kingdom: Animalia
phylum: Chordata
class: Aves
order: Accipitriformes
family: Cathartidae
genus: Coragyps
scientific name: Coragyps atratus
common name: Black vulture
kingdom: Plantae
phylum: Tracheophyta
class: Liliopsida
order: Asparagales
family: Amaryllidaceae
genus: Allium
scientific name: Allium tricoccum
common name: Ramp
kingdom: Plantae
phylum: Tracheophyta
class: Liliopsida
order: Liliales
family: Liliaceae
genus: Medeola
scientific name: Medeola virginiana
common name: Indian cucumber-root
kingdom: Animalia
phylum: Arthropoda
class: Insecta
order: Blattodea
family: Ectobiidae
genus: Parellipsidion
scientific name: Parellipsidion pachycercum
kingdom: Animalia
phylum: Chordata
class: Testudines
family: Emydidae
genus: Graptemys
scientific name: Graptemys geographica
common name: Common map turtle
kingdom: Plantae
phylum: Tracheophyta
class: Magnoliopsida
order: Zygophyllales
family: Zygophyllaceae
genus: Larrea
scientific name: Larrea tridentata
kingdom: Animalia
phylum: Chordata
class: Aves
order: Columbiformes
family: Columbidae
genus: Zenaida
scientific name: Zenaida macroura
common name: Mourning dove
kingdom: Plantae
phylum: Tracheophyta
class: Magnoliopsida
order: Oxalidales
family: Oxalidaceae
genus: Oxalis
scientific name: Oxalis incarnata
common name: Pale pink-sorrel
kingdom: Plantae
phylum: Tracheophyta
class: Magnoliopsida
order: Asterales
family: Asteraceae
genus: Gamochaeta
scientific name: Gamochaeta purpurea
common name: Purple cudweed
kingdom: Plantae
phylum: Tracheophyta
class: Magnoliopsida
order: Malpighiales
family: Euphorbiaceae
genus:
----
Reproduce all the entries above, substituting "vernacular name" for every occurrence of "common name" and leaving everything else unchanged.

◆ **Solution to this problem**
kingdom: Animalia
phylum: Chordata
class: Aves
order: Accipitriformes
family: Cathartidae
genus: Coragyps
scientific name: Coragyps atratus
vernacular name: Black vulture
kingdom: Plantae
phylum: Tracheophyta
class: Liliopsida
order: Asparagales
family: Amaryllidaceae
genus: Allium
scientific name: Allium tricoccum
vernacular name: Ramp
kingdom: Plantae
phylum: Tracheophyta
class: Liliopsida
order: Liliales
family: Liliaceae
genus: Medeola
scientific name: Medeola virginiana
vernacular name: Indian cucumber-root
kingdom: Animalia
phylum: Arthropoda
class: Insecta
order: Blattodea
family: Ectobiidae
genus: Parellipsidion
scientific name: Parellipsidion pachycercum
kingdom: Animalia
phylum: Chordata
class: Testudines
family: Emydidae
genus: Graptemys
scientific name: Graptemys geographica
vernacular name: Common map turtle
kingdom: Plantae
phylum: Tracheophyta
class: Magnoliopsida
order: Zygophyllales
family: Zygophyllaceae
genus: Larrea
scientific name: Larrea tridentata
kingdom: Animalia
phylum: Chordata
class: Aves
order: Columbiformes
family: Columbidae
genus: Zenaida
scientific name: Zenaida macroura
vernacular name: Mourning dove
kingdom: Plantae
phylum: Tracheophyta
class: Magnoliopsida
order: Oxalidales
family: Oxalidaceae
genus: Oxalis
scientific name: Oxalis incarnata
vernacular name: Pale pink-sorrel
kingdom: Plantae
phylum: Tracheophyta
class: Magnoliopsida
order: Asterales
family: Asteraceae
genus: Gamochaeta
scientific name: Gamochaeta purpurea
vernacular name: Purple cudweed
kingdom: Plantae
phylum: Tracheophyta
class: Magnoliopsida
order: Malpighiales
family: Euphorbiaceae
genus:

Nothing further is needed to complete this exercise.